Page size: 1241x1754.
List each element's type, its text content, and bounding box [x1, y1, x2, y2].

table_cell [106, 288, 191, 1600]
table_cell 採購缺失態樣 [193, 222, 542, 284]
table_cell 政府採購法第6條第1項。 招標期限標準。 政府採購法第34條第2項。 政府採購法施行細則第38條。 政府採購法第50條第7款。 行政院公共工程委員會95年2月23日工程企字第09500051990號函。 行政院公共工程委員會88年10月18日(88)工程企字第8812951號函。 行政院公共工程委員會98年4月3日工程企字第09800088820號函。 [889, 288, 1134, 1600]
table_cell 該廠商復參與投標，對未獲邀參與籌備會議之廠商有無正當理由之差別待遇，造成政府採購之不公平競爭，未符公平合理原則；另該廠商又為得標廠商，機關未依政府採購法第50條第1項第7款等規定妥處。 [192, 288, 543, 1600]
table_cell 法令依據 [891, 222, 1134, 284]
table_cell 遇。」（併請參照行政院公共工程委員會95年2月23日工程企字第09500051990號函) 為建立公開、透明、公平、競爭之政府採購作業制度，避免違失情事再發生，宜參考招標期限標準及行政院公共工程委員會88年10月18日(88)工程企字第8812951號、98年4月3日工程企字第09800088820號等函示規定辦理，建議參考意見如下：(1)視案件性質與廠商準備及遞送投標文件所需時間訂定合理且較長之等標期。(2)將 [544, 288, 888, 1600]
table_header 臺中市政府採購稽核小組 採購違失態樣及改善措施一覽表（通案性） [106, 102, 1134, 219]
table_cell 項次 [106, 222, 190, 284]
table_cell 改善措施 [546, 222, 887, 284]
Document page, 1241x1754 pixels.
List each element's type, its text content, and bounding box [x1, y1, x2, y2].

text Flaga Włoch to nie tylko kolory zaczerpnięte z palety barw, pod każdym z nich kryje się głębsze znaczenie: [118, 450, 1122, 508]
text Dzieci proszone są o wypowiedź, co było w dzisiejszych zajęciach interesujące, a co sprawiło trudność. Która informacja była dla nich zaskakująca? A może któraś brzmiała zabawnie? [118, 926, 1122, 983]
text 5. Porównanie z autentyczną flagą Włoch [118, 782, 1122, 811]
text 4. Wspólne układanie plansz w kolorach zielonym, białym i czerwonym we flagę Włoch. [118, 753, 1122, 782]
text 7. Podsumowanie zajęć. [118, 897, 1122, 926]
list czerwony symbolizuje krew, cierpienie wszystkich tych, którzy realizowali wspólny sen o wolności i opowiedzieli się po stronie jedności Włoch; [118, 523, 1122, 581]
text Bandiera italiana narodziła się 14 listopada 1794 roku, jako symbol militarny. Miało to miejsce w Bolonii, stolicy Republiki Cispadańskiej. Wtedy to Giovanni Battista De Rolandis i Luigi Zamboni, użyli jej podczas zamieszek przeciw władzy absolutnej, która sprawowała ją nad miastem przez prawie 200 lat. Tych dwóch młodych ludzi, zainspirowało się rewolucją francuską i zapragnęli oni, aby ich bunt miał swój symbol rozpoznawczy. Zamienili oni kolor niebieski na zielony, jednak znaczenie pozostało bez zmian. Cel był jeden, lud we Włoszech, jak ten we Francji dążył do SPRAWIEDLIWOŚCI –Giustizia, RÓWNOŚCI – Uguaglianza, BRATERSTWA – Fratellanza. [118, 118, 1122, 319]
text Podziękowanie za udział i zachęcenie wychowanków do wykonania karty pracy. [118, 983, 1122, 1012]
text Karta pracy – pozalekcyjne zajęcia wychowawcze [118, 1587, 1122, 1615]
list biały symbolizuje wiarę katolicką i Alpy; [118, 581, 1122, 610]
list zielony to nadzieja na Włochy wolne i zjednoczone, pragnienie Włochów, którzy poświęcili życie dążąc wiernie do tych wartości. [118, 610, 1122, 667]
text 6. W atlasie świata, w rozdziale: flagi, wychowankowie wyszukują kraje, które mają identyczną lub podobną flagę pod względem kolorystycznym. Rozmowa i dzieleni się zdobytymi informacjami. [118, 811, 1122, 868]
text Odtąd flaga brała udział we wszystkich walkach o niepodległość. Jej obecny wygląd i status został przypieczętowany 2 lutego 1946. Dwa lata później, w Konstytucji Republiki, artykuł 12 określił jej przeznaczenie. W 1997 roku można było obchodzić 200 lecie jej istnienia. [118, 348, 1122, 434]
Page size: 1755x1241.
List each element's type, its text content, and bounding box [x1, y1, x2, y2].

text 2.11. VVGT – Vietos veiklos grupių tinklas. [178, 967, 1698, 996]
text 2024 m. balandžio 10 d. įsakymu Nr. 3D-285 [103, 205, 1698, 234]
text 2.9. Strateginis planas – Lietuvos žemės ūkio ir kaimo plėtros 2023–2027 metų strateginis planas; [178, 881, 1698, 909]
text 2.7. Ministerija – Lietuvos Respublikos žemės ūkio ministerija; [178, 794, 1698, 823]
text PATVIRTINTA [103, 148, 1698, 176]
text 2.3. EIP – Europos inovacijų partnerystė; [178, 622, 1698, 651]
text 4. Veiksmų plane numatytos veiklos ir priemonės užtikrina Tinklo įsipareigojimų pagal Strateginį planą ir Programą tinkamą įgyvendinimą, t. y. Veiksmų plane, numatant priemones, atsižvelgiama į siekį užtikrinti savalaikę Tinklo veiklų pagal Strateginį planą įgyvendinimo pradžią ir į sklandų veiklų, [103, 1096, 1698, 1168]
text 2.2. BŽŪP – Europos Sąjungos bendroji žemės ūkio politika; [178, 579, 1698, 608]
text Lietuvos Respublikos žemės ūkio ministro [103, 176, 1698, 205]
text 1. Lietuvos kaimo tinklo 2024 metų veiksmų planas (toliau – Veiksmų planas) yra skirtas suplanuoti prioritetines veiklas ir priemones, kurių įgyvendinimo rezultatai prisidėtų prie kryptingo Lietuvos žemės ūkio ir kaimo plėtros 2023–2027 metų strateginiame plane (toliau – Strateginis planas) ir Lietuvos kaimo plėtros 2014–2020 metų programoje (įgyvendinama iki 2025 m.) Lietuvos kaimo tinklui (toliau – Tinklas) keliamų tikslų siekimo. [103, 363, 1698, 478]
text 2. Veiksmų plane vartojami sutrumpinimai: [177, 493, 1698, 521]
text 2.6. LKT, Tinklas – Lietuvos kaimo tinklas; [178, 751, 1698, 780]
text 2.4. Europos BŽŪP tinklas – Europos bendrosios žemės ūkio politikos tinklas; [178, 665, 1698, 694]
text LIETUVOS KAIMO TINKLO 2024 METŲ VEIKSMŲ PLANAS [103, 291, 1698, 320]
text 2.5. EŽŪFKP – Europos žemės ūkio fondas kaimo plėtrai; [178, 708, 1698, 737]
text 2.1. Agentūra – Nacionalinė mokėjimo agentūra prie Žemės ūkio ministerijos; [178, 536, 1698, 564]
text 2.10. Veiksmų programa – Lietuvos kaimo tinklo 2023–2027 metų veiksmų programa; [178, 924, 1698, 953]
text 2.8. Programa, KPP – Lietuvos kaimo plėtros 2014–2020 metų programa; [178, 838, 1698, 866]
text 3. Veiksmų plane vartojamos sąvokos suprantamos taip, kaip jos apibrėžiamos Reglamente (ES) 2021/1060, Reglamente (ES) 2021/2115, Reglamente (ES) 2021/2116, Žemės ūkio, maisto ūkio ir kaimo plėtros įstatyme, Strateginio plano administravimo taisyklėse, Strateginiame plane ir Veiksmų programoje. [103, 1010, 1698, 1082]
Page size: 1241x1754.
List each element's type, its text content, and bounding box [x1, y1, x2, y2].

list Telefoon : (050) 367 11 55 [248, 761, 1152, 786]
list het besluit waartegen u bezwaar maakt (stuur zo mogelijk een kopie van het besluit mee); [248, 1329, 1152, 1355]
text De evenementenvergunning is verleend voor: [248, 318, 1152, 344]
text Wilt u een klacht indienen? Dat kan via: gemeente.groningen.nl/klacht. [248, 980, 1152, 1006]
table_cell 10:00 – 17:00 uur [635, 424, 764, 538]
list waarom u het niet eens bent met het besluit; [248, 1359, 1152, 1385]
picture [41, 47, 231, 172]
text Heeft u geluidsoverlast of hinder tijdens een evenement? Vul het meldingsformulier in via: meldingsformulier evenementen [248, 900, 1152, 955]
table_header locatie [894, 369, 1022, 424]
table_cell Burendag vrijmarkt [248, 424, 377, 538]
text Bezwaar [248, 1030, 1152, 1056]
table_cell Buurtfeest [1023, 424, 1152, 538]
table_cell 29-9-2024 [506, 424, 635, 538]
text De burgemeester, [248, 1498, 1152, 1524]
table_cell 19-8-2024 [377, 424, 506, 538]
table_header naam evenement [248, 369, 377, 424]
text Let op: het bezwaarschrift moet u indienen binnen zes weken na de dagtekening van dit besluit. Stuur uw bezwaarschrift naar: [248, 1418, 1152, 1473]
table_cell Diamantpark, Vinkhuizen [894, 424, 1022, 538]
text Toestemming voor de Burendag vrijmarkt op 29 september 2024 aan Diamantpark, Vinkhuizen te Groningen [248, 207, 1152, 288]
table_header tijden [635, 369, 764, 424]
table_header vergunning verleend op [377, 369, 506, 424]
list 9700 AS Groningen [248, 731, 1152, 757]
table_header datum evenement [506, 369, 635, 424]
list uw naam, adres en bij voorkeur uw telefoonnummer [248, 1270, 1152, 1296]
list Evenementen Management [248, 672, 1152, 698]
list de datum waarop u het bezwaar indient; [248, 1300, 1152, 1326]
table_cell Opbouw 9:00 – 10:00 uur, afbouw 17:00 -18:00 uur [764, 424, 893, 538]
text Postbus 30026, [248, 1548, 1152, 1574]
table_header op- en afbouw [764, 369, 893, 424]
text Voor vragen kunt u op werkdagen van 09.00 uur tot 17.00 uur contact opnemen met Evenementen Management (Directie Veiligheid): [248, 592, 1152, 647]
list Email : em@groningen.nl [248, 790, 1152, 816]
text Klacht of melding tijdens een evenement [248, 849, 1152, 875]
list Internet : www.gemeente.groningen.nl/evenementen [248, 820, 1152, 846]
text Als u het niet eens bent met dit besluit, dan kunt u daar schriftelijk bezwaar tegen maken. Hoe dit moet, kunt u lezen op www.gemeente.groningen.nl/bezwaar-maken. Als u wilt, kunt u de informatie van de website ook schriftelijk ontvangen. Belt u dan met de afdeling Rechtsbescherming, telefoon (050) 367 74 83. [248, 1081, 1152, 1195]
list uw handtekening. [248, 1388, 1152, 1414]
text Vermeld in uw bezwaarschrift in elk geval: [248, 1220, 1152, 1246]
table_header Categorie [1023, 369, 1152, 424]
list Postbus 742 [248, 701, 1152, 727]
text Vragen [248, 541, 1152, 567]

____

Task requirements: Render the lines from the line with "text Flaga Włoch" to the line with "text 5. Porównanie", both included, as a JSON list of strings with one string per line and blank lines omitted.

Solution to this task:
[
  "text Flaga Włoch to nie tylko kolory zaczerpnięte z palety barw, pod każdym z nich kryje się głębsze znaczenie: [118, 450, 1122, 508]",
  "text Dzieci proszone są o wypowiedź, co było w dzisiejszych zajęciach interesujące, a co sprawiło trudność. Która informacja była dla nich zaskakująca? A może któraś brzmiała zabawnie? [118, 926, 1122, 983]",
  "text 5. Porównanie z autentyczną flagą Włoch [118, 782, 1122, 811]"
]